Commentary by Steve Jalsevac
Special to The Interim

More than 20 years ago, when Pierre Trudeau was busy remaking Canada in his own image, we fought against his efforts to impose upon this country, the Charter of Rights and Freedoms.

During a Jan. 31 press conference, Justice Minister Irwin Cotler defended his government’s decision to bring forth a bill redefining marriage and praised the role of the courts and the Charter in bringing this country to this point.

As LifeSiteNews.com noted, “For Cotler and the Liberal elite, it seems that the history of Canada began, and the nation was created, when their Charter, not asked for and certainly not understood by Canadians, was imposed on the Canadian people.”

Then he expanded: “The profound change took place with the adoption of the Canadian Charter of Rights and Freedoms. That was a constitutional revolution of 1982. Without that understanding, nothing else can really be appreciated, and that’s where the transformative change took place; with respect to moving from a parliamentary democracy to a constitutional democracy; from the sovereignty of Parliament to the sovereignty of the Constitution; from the courts as being arbiters of legal federalism to the courts being guarantors of human rights, because we the Parliament, vested them with the authority to do so, and perhaps most important with individuals, groups, minorities now having a panoply of rights and remedies to go before the courts and secure protection for these right and remedies. Now individuals, groups and minorities are rights holders. We are rights claimants. Without that context, without an appreciation of the revolutionary change brought by the Charter, we can’t understand how we have gotten where we are now.”

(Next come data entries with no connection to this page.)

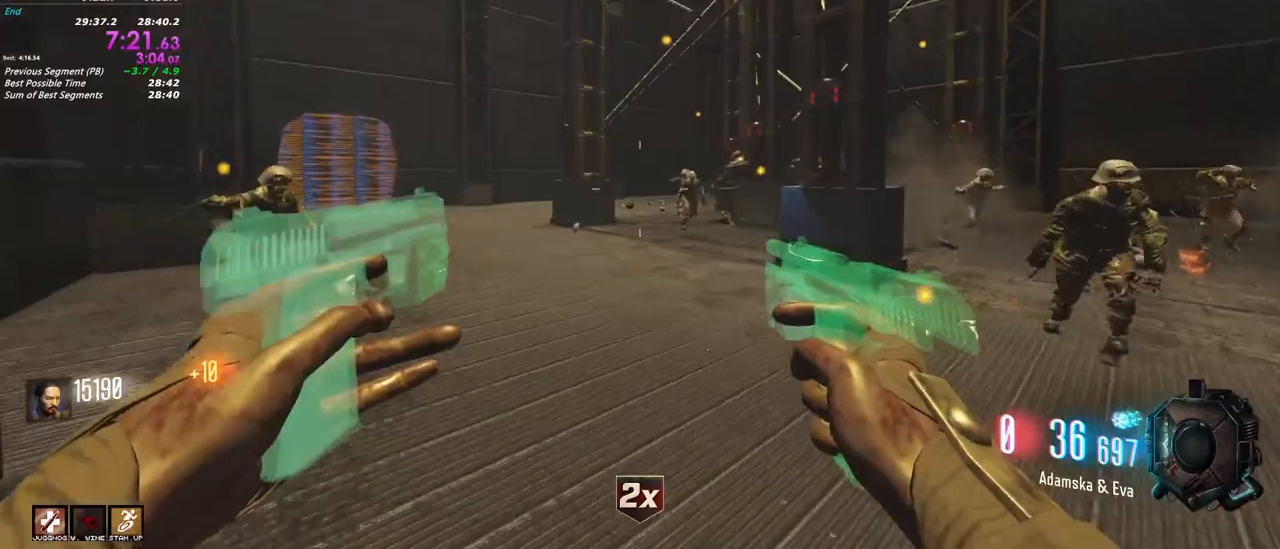
{"keys": ["shift", "w"], "mouse": [], "events": [[83, "mouse_left", "up"], [133, "shift", "down"]]}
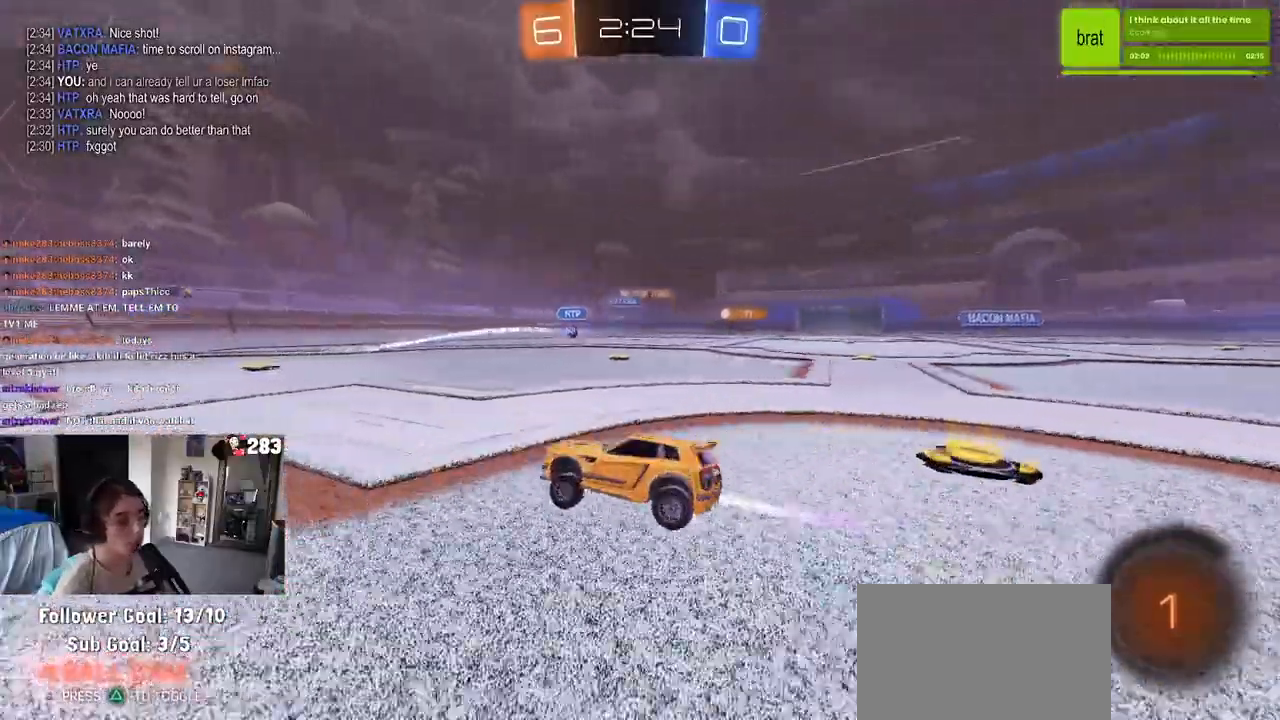
Gameplay with a controller (PlayStation layout); each line is a JSON object with the inputs held at the frame after it. "events" lists button and stick changes between this image and that frame as [ms after this image, input, new state], when the widget could be followed in between.
{"buttons": ["R2"], "left_stick": "right", "right_stick": "center", "events": [[217, "left_stick", "right"]]}
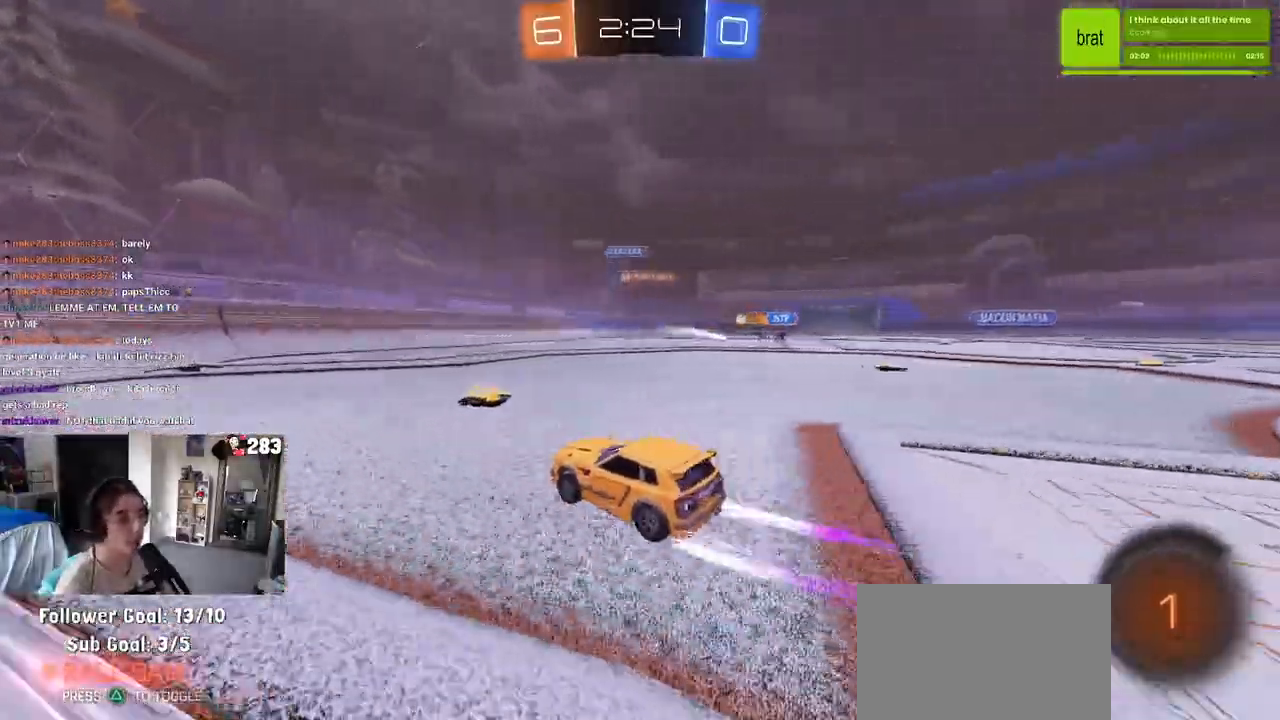
{"buttons": ["R2"], "left_stick": "center", "right_stick": "center", "events": [[383, "left_stick", "center"]]}
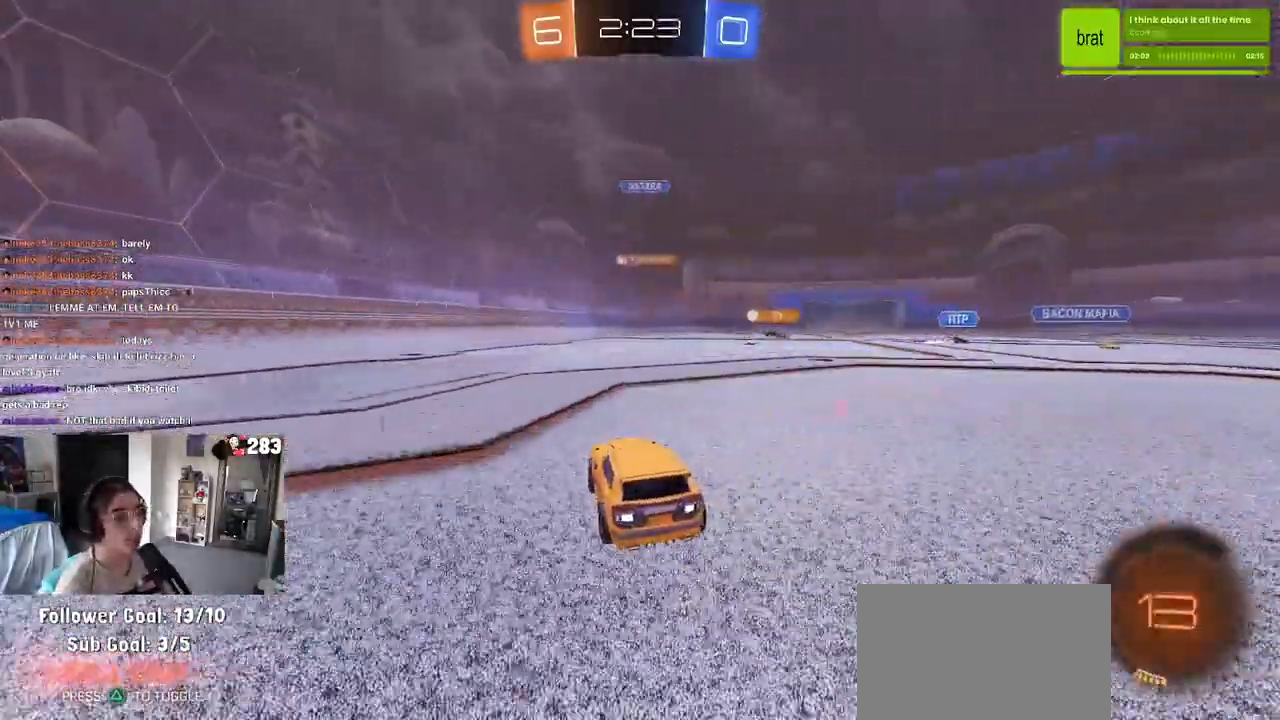
{"buttons": ["R2"], "left_stick": "left", "right_stick": "center", "events": [[383, "left_stick", "left"]]}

One has to seriously ask whether Canadians then, and even now, realize what was done to their freedoms and parliamentary government by Pierre Trudeau’s Charter. No one mentioned before that this would be a “revolution.” Canadians are certainly not revolutionary types. All rights, no responsibilities? “Rights” interpreted and defined by judges, and certainly not based on any traditional moral code, least of all on the will of God or natural law? Pure man-made rights?

The Canadian justice minister continued to go even deeper into his presumptuous reverie about the Charter, stating, “The Charter, as I believe, defines us as a people, and what we aspire to be. And what we are and aspire to be is organized around the protection of equality rights, the protection of minority rights.”

He ended, “I look at this legislation as striking a blow for equality, as striking a blow for the protection of minority rights, as striking a blow for who we are as a people, and what we aspire to be.” Cotler was clearly emulating another Liberal from the past, who skillfully convinced Canadians that what he desired was their desire.

Former prime minister Pierre Trudeau stated, “In terms of political tactics, the only real question democratic socialists must answer is: just how much reform can the majority of the people be brought to desire at the present time.”

Steve Jalsevac is managing director of LifeSiteNews.com.